I concluded with bootstrapping uncertainty estimates for \(\beta_0\), \(\beta_1\), and \(\beta_2\) for each model. I chose to show just those three since they’re the shared variables between the two models, and included both models since the difference between them is not severe enough to consider one unusable.
set.seed(1)
# so much faster to bootstrap this way
m1_boot=do(1000)*coef(lm(lpsa~lweight+age+as.factor(gleason),data=resample(train)))

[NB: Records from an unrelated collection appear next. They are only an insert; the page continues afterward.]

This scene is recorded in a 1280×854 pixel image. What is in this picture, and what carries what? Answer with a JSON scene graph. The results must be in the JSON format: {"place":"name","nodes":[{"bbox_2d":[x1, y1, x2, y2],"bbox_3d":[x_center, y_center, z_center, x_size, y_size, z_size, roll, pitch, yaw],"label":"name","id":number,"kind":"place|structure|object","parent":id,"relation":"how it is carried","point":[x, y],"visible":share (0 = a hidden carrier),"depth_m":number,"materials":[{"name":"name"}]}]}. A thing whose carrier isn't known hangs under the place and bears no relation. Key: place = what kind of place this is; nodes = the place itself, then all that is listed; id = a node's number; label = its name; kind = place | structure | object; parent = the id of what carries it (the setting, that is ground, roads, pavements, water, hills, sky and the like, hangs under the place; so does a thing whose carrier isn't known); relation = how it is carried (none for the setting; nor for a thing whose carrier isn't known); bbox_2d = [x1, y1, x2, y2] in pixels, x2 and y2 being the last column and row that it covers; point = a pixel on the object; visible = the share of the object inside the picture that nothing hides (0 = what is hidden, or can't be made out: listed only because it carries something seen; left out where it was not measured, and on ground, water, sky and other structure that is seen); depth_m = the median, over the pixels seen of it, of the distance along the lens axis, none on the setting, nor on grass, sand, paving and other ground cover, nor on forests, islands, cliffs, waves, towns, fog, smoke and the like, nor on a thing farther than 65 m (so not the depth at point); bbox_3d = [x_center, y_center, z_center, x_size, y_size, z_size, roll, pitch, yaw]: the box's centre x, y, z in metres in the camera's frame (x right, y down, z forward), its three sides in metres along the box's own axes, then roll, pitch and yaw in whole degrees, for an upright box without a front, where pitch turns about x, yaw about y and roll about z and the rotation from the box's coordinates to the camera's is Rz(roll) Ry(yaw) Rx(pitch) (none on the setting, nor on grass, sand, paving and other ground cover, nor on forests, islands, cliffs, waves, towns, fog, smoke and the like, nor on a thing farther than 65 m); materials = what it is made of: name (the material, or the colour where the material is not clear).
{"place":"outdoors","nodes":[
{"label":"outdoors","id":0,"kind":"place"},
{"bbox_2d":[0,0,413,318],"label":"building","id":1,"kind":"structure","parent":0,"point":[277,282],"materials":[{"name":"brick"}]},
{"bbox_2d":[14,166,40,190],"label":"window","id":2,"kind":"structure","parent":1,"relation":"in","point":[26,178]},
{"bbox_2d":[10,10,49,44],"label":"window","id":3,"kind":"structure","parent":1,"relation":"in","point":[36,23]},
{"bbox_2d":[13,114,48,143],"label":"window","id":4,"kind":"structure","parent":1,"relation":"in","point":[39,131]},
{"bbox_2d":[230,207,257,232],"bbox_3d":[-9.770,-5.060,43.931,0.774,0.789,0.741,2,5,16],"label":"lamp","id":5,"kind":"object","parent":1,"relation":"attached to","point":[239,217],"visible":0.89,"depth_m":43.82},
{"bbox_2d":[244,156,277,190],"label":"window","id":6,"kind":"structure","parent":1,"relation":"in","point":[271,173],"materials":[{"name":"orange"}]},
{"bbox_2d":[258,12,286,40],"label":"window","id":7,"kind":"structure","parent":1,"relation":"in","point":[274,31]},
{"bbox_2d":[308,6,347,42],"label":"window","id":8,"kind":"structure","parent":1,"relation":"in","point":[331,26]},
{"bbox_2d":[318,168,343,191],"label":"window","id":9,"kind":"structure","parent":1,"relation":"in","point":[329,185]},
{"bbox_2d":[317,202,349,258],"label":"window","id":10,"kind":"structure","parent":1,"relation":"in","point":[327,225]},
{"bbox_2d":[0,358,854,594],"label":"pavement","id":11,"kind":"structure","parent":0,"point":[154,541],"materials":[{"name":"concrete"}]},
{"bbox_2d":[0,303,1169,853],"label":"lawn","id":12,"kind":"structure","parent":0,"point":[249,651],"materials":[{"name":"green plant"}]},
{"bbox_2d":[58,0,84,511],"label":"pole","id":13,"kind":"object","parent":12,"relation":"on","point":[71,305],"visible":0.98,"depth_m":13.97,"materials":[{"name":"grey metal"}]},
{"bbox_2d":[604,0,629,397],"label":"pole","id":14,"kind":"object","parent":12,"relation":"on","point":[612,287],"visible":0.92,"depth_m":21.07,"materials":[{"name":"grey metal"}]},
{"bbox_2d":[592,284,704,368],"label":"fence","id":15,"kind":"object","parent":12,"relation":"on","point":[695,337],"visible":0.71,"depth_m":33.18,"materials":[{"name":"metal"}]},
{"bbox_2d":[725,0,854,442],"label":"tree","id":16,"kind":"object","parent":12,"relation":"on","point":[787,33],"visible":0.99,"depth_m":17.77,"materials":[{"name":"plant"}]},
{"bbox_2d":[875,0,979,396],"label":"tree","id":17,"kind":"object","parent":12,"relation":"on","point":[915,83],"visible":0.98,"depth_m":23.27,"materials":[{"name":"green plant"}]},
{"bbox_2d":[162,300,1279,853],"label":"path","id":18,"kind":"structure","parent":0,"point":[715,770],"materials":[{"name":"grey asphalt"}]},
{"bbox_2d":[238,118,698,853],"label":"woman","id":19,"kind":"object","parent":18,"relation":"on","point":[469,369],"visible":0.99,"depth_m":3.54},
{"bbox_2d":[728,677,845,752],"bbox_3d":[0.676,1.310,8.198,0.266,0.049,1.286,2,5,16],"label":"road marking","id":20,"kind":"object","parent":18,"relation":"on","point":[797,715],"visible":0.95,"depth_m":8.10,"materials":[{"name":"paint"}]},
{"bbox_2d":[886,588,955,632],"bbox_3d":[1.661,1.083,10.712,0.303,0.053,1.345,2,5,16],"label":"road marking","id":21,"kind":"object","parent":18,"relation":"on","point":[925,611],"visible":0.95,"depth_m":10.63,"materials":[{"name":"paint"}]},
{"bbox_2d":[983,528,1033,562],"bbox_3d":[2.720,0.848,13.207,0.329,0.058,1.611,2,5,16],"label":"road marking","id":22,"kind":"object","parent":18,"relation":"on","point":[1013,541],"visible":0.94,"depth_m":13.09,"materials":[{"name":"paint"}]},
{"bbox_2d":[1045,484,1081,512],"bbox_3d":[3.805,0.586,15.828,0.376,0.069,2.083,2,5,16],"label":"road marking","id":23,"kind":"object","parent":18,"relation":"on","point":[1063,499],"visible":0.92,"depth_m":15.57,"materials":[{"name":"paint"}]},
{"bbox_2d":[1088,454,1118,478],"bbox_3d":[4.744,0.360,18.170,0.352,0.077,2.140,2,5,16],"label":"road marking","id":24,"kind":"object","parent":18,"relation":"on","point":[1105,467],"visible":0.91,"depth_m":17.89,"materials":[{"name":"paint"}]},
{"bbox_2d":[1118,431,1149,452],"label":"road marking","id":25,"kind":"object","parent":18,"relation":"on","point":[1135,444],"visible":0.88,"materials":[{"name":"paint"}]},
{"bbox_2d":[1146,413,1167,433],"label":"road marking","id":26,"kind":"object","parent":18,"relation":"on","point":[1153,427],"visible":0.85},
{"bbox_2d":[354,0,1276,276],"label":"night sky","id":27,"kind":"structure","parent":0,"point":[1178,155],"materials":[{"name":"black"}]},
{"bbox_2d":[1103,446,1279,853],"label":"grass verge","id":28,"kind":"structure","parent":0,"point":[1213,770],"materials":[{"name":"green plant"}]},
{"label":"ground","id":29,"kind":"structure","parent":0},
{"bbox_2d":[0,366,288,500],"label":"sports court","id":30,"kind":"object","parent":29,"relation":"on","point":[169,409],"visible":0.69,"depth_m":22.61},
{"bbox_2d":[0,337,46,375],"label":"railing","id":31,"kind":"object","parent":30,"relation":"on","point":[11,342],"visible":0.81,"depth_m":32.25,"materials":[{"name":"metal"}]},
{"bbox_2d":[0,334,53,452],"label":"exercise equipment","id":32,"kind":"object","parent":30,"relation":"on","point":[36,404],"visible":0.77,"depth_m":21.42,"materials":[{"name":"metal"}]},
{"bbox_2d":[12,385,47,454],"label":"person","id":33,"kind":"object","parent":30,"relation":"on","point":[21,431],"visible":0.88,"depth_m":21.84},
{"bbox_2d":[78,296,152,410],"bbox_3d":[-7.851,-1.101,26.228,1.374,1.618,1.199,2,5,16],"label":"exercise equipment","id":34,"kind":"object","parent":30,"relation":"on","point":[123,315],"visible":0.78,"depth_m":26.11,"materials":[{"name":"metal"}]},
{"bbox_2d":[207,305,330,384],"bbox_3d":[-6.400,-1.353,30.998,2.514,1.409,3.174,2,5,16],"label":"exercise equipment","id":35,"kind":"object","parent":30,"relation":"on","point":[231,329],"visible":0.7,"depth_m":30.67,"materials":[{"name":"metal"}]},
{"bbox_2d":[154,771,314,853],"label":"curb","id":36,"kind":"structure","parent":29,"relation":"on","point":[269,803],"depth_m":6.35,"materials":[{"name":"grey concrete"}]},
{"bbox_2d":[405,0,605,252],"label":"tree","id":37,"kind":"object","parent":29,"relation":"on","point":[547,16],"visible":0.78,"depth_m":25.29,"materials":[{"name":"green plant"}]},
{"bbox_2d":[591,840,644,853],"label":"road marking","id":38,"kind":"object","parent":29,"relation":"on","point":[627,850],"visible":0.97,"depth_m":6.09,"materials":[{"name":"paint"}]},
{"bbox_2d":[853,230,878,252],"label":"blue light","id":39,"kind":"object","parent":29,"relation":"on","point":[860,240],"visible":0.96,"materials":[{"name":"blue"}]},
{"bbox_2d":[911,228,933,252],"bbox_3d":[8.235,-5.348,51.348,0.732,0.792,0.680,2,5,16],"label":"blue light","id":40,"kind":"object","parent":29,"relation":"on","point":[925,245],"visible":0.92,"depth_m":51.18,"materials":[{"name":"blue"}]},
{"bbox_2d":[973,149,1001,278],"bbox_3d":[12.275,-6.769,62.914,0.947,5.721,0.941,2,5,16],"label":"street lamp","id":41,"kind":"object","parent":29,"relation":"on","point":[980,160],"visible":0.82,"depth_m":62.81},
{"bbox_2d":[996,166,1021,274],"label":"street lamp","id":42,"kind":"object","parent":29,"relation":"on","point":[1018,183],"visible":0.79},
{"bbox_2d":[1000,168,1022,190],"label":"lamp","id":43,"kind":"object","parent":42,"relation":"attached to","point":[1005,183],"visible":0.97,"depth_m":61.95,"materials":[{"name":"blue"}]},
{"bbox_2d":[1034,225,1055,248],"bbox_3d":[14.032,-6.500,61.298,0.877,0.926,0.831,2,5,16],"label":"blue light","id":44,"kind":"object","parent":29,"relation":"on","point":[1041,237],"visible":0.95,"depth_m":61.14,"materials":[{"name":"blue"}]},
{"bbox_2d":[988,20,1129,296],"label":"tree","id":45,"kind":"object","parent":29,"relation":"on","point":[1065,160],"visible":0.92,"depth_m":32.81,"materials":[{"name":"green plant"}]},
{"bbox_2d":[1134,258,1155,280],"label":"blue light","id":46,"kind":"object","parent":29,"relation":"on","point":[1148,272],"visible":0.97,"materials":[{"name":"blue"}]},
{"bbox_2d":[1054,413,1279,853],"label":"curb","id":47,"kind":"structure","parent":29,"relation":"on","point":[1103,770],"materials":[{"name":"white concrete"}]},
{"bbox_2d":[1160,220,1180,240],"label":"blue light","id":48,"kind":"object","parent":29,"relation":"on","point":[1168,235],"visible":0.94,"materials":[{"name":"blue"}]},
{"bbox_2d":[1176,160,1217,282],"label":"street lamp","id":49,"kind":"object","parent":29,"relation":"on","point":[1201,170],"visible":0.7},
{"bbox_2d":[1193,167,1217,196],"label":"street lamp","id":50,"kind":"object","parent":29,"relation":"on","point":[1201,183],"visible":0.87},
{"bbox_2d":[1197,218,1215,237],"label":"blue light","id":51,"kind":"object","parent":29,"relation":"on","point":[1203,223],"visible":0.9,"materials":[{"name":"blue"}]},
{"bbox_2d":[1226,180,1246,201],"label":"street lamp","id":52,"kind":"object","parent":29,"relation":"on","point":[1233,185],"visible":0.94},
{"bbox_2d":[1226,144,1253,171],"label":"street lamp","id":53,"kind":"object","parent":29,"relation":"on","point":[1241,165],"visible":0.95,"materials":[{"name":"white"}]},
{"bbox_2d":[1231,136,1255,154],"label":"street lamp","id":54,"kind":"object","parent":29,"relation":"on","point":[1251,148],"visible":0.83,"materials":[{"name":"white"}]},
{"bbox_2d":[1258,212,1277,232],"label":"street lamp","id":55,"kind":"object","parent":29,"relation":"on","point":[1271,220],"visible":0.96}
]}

m2_boot=do(1000)*coef(lm(lpsa~lweight+age+lcavol,data=resample(train)))
hist(m1_boot$Intercept,xlab=TeX("$\\beta_0$"),main="Model 1 Bootstrap")
abline(v=mean(m1_boot$Intercept),lwd=4,lty=2,col="gold")
hist(m2_boot$Intercept,xlab=TeX("$\\beta_0$"),main="Model 2 Bootstrap")
abline(v=mean(m2_boot$Intercept),lwd=4,lty=2,col="gold")
hist(m1_boot$lweight,xlab=TeX("$\\beta_1$"),main="Model 1 Bootstrap")
abline(v=mean(m1_boot$lweight),lwd=4,lty=2,col="gold")
hist(m2_boot$lweight,xlab=TeX("$\\beta_1$"),main="Model 2 Bootstrap")
abline(v=mean(m2_boot$lweight),lwd=4,lty=2,col="gold")
hist(m1_boot$age,xlab=TeX("$\\beta_2$"),main="Model 1 Bootstrap")
abline(v=mean(m1_boot$age),lwd=4,lty=2,col="gold")
hist(m2_boot$age,xlab=TeX("$\\beta_2$"),main="Model 2 Bootstrap")
abline(v=mean(m1_boot$age),lwd=4,lty=2,col="gold")